I almost laughed out loud because this was the same conversation I had with myself every time I saw Justin. But the argument always ended the same. “It’s not that simple.”

“I know what he did. With Tiffany. But doesn’t he deserve a second chance?”

“He slept with her,” I said. “That’s not a small thing.”

Justin and I hadn’t slept together. I wasn’t ready. I dreamed that when it happened, it would be this perfect moment we would remember forever and all that cheesy stuff. But then his first time was on Tiffany’s basement couch and he was so drunk he didn’t even remember it. That sort of killed the dream for me.

We reached a small stream, wide enough that I wouldn’t have been able to jump it. But we didn’t have to. A plank of wood served as a little bridge. We gingerly walked single file over it, then fell in step beside each other again.

“What about that new senior, Gabriel Hottie-ano?”

I nearly tripped over a tree root. Gabriel Toscano’s nickname sounded so unnatural coming from her.

“Didn’t you guys date this summer?” Mallory asked, tucking a blue strand of hair behind her ear.

I stopped and shot her a sideways glance. Maybe she was just awkwardly making conversation, but I was starting to feel weirded out. “You seem to know a lot about me.”

Mallory shrugged. “It’s a small town. Word gets around.”

A twig snapped somewhere in the trees. I turned around to see if someone else was taking the shortcut, but saw no one. Mallory either didn’t hear the noise or wasn’t fazed by forest sounds.

“We didn’t really date,” I said, and picked up the pace. “We might have gone that way but … it’s complicated.”

The path emptied onto Fennel, a dead-end street that intersected with Rigsdale, our town’s main road and where I lived. The afternoon sun shone brightly, and I squinted as we left the shade of the woods.

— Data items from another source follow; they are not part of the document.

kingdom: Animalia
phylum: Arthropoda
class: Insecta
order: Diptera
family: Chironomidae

Mallory pointed at a small Cape-style house with clapboard siding. “That’s me.”

“Oh, okay.” I was surprised that I’d actually enjoyed our walk. It was nice to talk about girl things. My brother was my best friend, but he didn’t want to hear too much about boy problems. And, yeah, I had girls clamoring to be friends with me for the first time in my life, but I wasn’t about to share my feelings with the likes of Kendra and Brooke. They’d probably post whatever I said online and tell everyone in school.

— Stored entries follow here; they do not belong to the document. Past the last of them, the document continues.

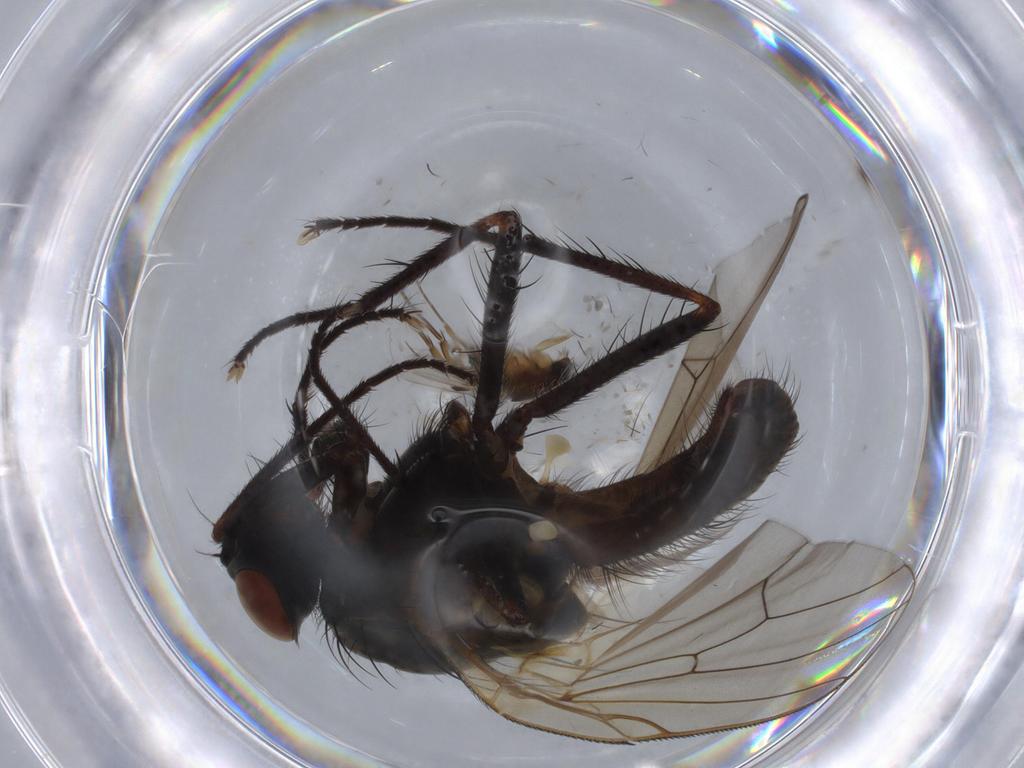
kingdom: Animalia
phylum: Arthropoda
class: Insecta
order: Diptera
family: Anthomyiidae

I didn’t feel that way with Mallory, though. And it was strange because, before today, Mallory and I had never said one word to each other our whole lives. She was probably the only girl at school who’d been lonelier than me.

Maybe this year could be a new start for the both of us.

“So you’ve got a tough decision, then,” Mallory said, stopping at the edge of her driveway.

“About what?”

“Homecoming. It’s in two weeks.”

“Yeah, I saw the posters at school. What about it?”

“It’s Ladies’ Choice this year. The girls have to ask the boys.” Mallory paused and gave a little smirk. “Everyone knows Justin and Gabriel both want to go with you. So the big question is, who are you going to choose?”